General characteristics
- Tonnage: 107,000 GT 115,000 DWT
- Length: 336 m (1,102 ft)
- Beam: 43 m (141 ft)
- Draught: 15 m (49 ft)
- Depth: 27 m (88 ft) (moulded)
- Installed power: 68,519kW, 93,158hp
- Propulsion: 1 oil engine
- Speed: 25 kn
- Capacity: 9580 TEU

= MSC Sindy =

MSC Sindy is a container ship operated by the Mediterranean Shipping Company. She was built by Samsung Heavy Industries and sails under the flag of Panama.

==Hull and engine==
MSC Sindy is owned by Compania Naviera Sylvana and operated by Mediterranean Shipping Co. (MSC) It was built by the Samsung Heavy Industries Company and its yard number was 1611. The ship has a beam of 43 m and a length of 336 m. It has a draught of 15 m and a moulded depth of 27m. MSC Sindy is the sister ship to the MSC Bruxelles.

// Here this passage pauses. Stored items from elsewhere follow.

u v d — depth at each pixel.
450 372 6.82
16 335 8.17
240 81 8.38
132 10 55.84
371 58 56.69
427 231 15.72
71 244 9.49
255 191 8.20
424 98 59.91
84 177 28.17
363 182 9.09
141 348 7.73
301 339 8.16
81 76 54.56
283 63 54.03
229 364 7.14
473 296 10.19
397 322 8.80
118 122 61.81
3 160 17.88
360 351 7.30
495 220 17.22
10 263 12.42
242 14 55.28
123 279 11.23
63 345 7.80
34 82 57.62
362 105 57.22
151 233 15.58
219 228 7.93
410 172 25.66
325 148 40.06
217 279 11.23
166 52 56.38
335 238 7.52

MSC Sindy uses a 12-cylinder, two-stroke oil engine developing 68,519 kW and driving a single propeller. The ship has 4 auxiliary generators, each rated at 2,950 kW.

MSC Sindy can carry under 9,580 TEUs, 700 of which may be refrigerated containers. This means the ship can carry 9,580 twenty-foot containers.

While being built, MSC Sindy went through 3 different names. Originally it was called MSC Sylvan. However, the summer before it was completed, it was changed to MSC Rosalba. Later that year it was again changed to MSC Sindy.